• [What the task requires]
Looking at the records below, say how many lines include "Mendola", and add nothing else.

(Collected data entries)

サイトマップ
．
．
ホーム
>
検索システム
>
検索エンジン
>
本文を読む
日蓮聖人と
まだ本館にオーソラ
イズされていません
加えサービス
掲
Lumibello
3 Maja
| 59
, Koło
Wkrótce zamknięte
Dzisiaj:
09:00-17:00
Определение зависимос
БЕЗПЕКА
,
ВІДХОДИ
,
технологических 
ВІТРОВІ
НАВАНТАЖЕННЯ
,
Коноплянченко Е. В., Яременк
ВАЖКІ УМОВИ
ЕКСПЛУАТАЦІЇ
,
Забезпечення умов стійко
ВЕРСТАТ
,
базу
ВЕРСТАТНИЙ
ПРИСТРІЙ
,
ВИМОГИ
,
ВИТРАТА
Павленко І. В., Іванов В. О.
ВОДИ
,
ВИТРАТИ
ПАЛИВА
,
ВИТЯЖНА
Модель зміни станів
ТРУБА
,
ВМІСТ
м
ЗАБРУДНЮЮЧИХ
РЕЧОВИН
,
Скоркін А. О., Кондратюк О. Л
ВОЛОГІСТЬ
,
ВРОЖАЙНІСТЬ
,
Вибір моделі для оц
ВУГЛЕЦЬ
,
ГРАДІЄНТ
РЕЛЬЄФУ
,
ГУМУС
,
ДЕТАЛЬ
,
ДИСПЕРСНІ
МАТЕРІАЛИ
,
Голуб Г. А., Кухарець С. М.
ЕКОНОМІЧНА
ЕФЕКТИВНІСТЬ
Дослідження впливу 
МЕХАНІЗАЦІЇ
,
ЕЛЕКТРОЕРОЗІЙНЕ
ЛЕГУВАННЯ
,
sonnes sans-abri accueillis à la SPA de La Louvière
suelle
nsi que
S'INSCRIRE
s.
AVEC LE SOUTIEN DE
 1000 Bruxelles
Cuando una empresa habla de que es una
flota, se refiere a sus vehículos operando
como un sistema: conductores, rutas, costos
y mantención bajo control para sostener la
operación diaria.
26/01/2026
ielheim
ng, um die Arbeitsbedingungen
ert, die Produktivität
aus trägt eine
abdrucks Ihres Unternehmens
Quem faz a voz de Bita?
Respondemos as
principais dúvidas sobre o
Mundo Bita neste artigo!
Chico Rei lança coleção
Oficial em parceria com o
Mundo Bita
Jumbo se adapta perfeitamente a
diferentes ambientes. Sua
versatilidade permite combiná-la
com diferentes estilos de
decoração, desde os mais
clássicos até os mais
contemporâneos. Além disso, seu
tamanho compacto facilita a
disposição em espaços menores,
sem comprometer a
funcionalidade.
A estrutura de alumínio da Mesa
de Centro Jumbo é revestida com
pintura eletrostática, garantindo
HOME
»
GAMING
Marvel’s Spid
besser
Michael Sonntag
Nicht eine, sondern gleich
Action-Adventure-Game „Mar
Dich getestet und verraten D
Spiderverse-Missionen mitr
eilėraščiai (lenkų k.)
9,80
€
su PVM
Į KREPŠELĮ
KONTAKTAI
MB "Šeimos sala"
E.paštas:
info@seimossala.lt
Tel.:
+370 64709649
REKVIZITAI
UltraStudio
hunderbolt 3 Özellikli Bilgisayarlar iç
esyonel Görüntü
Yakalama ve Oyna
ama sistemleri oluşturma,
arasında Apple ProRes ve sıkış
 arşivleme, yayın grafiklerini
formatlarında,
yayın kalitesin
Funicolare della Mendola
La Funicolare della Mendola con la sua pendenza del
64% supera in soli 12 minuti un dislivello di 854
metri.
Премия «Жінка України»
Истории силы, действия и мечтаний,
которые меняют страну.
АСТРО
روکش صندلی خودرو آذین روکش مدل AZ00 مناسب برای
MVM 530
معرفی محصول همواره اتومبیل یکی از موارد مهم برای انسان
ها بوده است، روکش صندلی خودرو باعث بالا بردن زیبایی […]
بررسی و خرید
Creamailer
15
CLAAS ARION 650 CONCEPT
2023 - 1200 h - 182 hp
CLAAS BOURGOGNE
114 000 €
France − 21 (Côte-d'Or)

• [Expected answer]
2